[Named joint coordinates]
=== Section Start ===

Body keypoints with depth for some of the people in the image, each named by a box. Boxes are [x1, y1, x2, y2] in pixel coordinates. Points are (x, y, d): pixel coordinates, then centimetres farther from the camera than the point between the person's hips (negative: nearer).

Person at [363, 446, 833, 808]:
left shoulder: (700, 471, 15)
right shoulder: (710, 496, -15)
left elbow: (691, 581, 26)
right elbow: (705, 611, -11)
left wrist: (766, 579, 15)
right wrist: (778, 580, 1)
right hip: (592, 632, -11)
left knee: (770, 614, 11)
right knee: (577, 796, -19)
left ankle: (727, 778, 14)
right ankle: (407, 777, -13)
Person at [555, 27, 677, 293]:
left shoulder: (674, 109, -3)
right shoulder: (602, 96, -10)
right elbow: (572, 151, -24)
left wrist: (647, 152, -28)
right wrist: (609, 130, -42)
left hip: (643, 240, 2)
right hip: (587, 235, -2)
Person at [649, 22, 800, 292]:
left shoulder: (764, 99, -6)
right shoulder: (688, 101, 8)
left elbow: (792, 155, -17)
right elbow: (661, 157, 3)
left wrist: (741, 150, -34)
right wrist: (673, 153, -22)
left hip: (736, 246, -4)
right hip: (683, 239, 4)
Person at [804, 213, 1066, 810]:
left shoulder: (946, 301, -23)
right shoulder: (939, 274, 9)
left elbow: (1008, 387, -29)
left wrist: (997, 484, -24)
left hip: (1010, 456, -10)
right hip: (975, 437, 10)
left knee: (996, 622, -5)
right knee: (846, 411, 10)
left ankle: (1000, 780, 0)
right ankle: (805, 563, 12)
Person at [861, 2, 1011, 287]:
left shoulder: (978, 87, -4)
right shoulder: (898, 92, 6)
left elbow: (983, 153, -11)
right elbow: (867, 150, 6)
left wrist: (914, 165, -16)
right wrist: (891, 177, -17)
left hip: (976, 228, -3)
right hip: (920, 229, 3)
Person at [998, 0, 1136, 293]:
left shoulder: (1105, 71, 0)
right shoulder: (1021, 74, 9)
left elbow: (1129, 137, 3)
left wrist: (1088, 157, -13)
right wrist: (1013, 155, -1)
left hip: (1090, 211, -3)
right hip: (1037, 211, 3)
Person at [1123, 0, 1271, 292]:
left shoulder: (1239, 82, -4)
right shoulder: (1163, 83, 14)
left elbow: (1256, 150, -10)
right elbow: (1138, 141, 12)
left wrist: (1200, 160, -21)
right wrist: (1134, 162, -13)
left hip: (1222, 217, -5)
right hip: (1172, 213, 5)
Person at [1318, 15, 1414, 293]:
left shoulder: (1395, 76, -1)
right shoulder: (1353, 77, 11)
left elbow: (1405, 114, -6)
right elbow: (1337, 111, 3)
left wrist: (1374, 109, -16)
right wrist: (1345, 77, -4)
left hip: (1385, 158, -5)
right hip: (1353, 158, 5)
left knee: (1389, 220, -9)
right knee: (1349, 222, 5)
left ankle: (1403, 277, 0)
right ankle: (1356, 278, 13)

=== Section End ===
=== Section Start ===

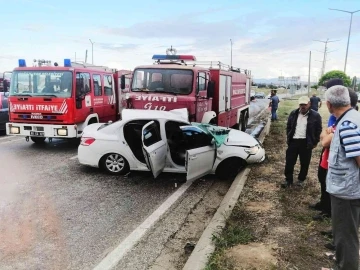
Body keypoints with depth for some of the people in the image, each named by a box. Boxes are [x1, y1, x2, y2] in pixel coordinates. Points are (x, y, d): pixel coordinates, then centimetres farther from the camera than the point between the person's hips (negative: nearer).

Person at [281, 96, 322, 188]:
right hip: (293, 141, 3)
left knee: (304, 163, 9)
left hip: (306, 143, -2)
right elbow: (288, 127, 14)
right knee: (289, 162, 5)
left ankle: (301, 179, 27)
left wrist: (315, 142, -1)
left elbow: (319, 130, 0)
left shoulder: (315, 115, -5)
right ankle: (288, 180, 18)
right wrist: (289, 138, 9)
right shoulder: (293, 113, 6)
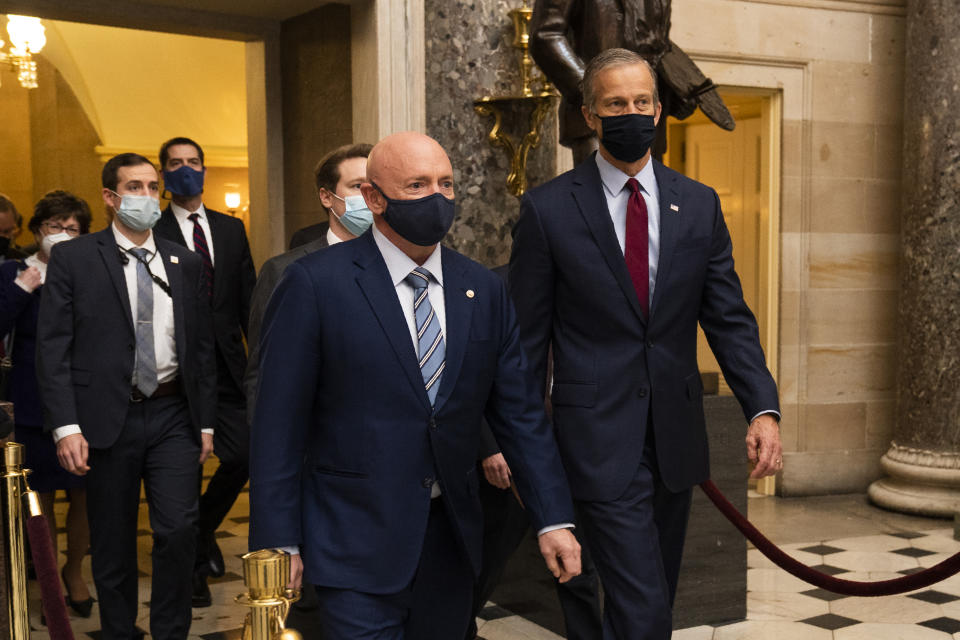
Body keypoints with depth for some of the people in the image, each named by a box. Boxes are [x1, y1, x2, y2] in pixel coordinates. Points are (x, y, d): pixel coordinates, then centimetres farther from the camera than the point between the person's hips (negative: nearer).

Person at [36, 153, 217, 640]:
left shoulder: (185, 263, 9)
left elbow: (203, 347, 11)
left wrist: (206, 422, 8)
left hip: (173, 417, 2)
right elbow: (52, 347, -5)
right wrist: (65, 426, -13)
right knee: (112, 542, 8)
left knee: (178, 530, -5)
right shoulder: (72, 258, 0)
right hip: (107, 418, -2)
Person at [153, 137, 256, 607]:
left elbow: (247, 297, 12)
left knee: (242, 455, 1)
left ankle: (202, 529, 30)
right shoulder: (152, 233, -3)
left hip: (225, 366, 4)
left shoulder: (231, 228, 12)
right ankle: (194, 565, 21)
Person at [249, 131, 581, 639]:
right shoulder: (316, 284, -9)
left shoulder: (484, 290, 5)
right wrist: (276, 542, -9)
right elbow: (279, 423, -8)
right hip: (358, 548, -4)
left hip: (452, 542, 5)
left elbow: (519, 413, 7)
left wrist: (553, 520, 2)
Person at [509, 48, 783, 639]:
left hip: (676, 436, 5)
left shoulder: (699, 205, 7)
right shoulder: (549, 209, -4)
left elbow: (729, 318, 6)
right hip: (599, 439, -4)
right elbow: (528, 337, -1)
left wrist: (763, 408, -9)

=== Section End ===

[PROBLEM DESCRIPTION] Update the lines from the one containing "right ankle: (288, 180, 18)" up to and including the one containing "right hip: (358, 548, -4)", changing every "elbow" to "elbow joint" and leaving everything else unchanged. Leave the pictures out of the answer.

[ANSWER BELOW]
right ankle: (288, 180, 18)
right wrist: (289, 138, 9)
right shoulder: (293, 113, 6)
Body keypoints with depth for some of the people in the image, each named by a box. Boxes are [x1, y1, x2, y2] in pixel coordinates. Points are (x, y, d): pixel coordinates, then centimetres farther from the camera than the point between the person's hips (negative: nearer).

Person at [36, 153, 217, 640]:
left shoulder: (185, 263, 9)
left elbow joint: (203, 347, 11)
left wrist: (206, 422, 8)
left hip: (173, 417, 2)
right elbow joint: (52, 347, -5)
right wrist: (65, 426, -13)
right knee: (112, 542, 8)
left knee: (178, 530, -5)
right shoulder: (72, 258, 0)
right hip: (107, 418, -2)
Person at [153, 137, 256, 607]:
left elbow joint: (247, 297, 12)
left knee: (242, 455, 1)
left ankle: (202, 529, 30)
right shoulder: (152, 233, -3)
left hip: (225, 366, 4)
left shoulder: (231, 228, 12)
right ankle: (194, 565, 21)
Person at [249, 131, 581, 639]:
right shoulder: (316, 284, -9)
left shoulder: (484, 290, 5)
right wrist: (276, 542, -9)
right elbow joint: (279, 423, -8)
right hip: (358, 548, -4)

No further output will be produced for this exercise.